Cautionary Note Regarding Forward-Looking Statements

Any statements contained in this press release that do not describe historical facts may constitute forward-looking statements as that term is defined in the Private Securities Litigation Reform Act of 1995. These statements may be identified by words such as “believe”, “expect”, “may”, “plan”, “potential”, “will”, and similar expressions, and are based on Clearside’s current beliefs and expectations. These forward-looking statements include statements regarding the clinical development of CLS-AX, including the planned Phase 3 trial design, CLS-AX’s potential impact on the wet AMD market, as well as the potential benefits of CLS-AX, Clearside’s suprachoroidal delivery technology and Clearside’s SCS Microinjector^®. These statements involve risks and uncertainties that could cause actual results to differ materially from those reflected in such statements.

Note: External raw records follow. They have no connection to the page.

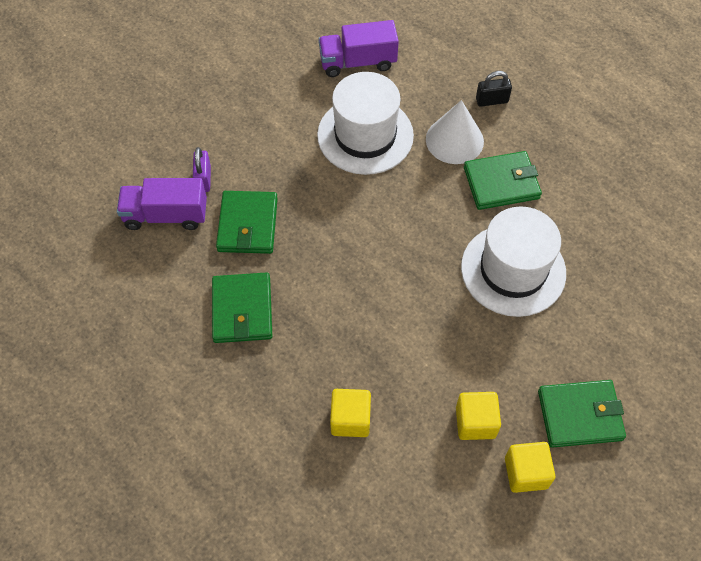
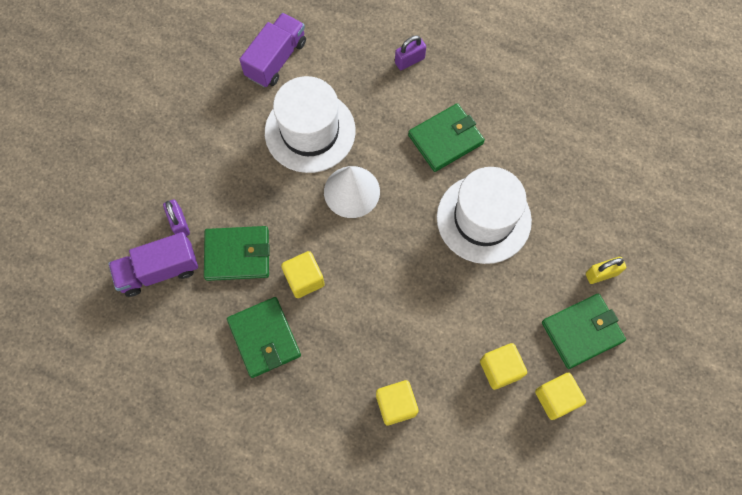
camera: 20 degrees left, 10 degrees up
green wallet [216,191,278,254] -> green wallet turned 75 degrees counterclockwise [204,226,270,281]
purple truck [318,20,399,77] -> purple truck turned 150 degrees clockwise [239,13,306,87]
white cone [426,100,484,164] -> white cone moved to [324,166,380,218]
black padlock [476,71,512,107] -> purple padlock [395,36,426,70]
none -> yellow cube [281,251,325,298]
none -> yellow padlock [586,257,626,284]

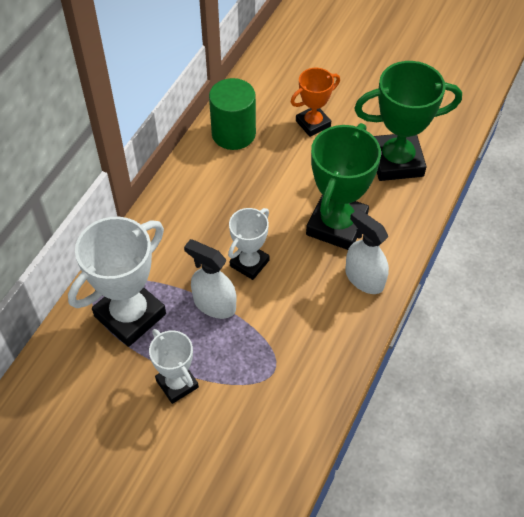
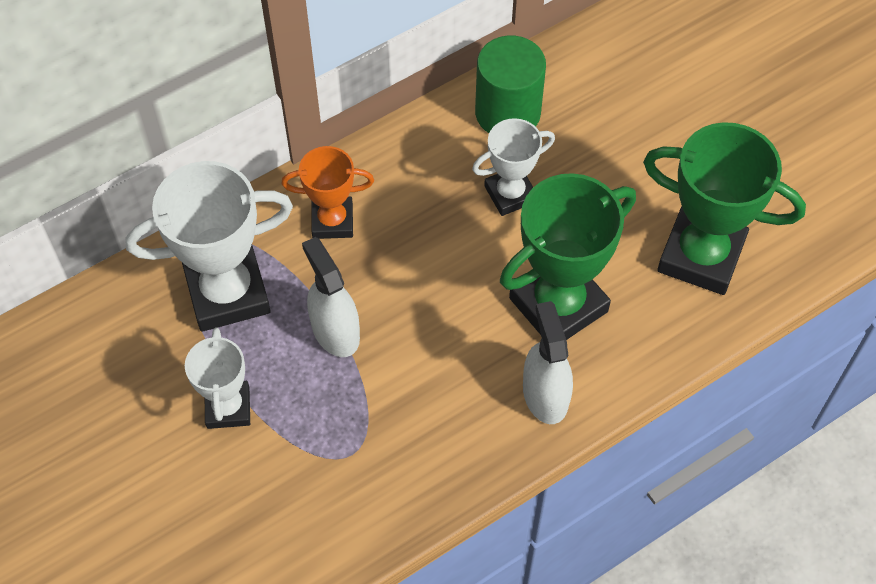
camera: 30 degrees right, 5 degrees up
white trophy [228,208,269,280] -> white trophy moved to [472,118,555,216]
orange trophy [291,68,340,137] -> orange trophy moved to [281,146,374,239]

Risks and uncertainties that may cause actual results to differ materially include uncertainties inherent in the conduct of clinical trials, Clearside’s reliance on third parties over which it may not always have full control, Clearside's ability to raise additional capital, and other risks and uncertainties that are described in Clearside’s Annual Report on Form 10-K for the year ended December 31, 2023, filed with the U.S. Securities and Exchange Commission (SEC) on March 12, 2024, Clearside’s Quarterly Report on Form 10-Q for the quarter ended September 30, 2024, filed with the SEC on November 12, 2024, and Clearside’s other periodic reports filed with the SEC. Any forward-looking statements speak only as of the date of this press release and are based on information available to Clearside as of the date of this release, and Clearside assumes no obligation to, and does not intend to, update any forward-looking statements, whether as a result of new information, future events or otherwise.

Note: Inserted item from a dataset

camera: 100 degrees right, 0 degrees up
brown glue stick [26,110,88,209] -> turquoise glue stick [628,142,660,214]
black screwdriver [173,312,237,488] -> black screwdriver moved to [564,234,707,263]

Investor and Media Contacts:

Jenny Kobin
Remy Bernarda
ir@clearsidebio.com

Source: Clearside Biomedical, Inc.

FAQ

What are the key features of Clearside's CLS-AX Phase 3 trials for wet AMD?

The trials will include two concurrent non-inferiority studies with 450 treatment-naïve participants each, comparing CLS-AX (1 mg) to aflibercept (2 mg), with primary endpoint measuring BCVA change at Week 52.

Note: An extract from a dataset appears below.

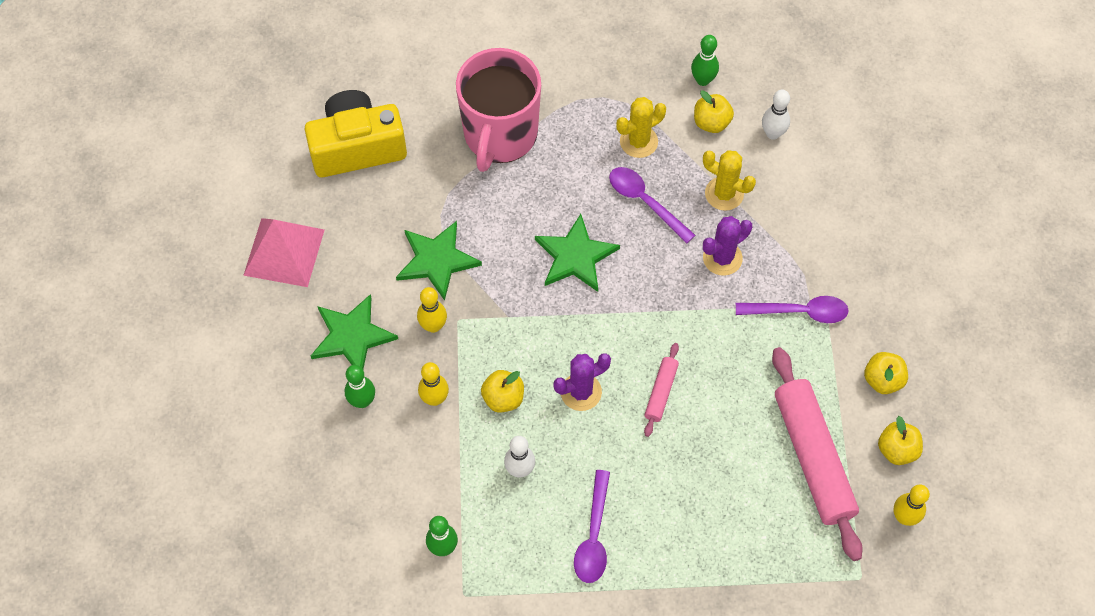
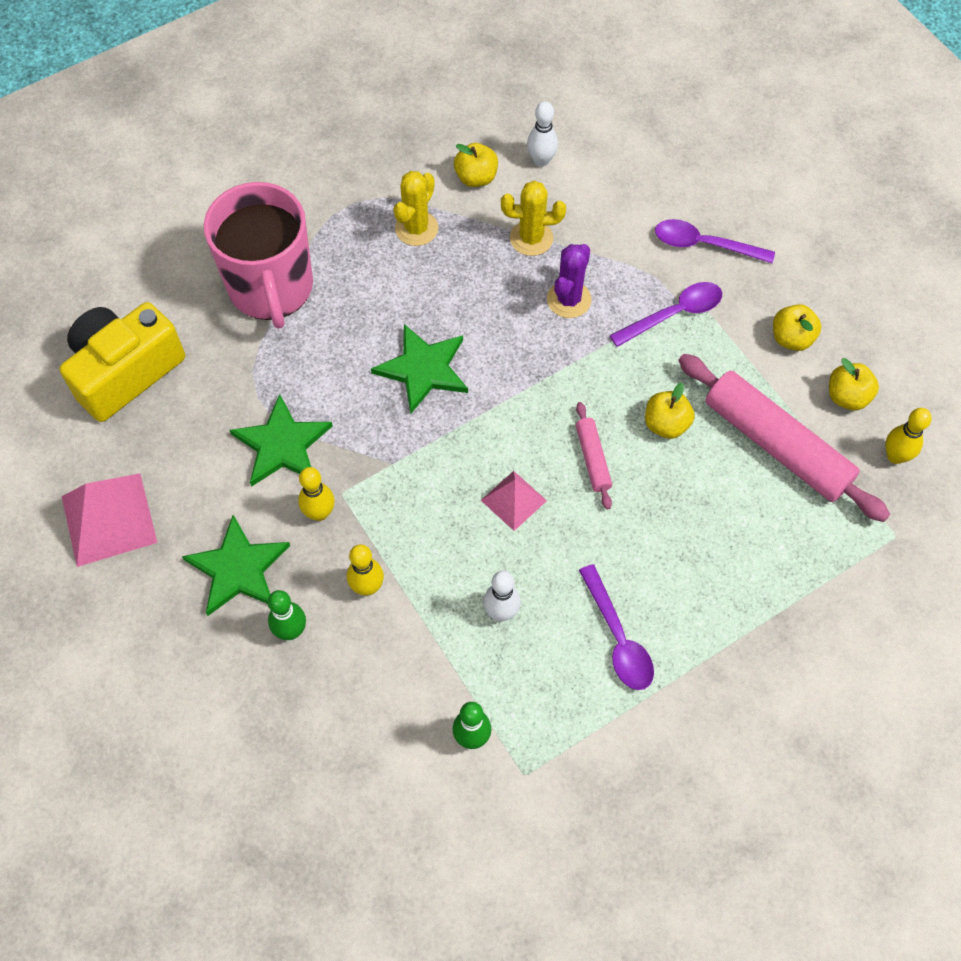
camera: 30 degrees left, 0 degrees up
yellow apple [481,370,524,413] -> yellow apple moved to [645,383,695,439]
purple cactus [553,353,611,411] -> pink pyramid [481,471,547,531]
purple spoon [609,167,696,244] -> purple spoon moved to [655,219,775,263]
green bowling pin [691,35,719,86] -> none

How does the dosing schedule for CLSD's CLS-AX differ from existing wet AMD treatments?

CLS-AX offers flexible maintenance dosing every 3 to 6 months based on patient disease assessments, potentially providing longer intervals between treatments compared to current options.

What is the market potential for Clearside's CLS-AX in wet AMD treatment?

CLS-AX targets the $12+ billion wet AMD market, offering potential advantages through its flexible dosing, extended duration, and suprachoroidal delivery method.

What are the primary endpoints for CLSD's Phase 3 CLS-AX trials?

The primary endpoint is the average change in best corrected visual acuity (BCVA) from baseline at Week 52, ensuring participants receive multiple doses of CLS-AX.

How will patient selection be optimized in Clearside's Phase 3 CLS-AX trials?

The trials will use tight screening criteria, eliminate participants with highly variable visual acuity, and focus on treatment-naïve patients to reduce variability and enable faster recruitment.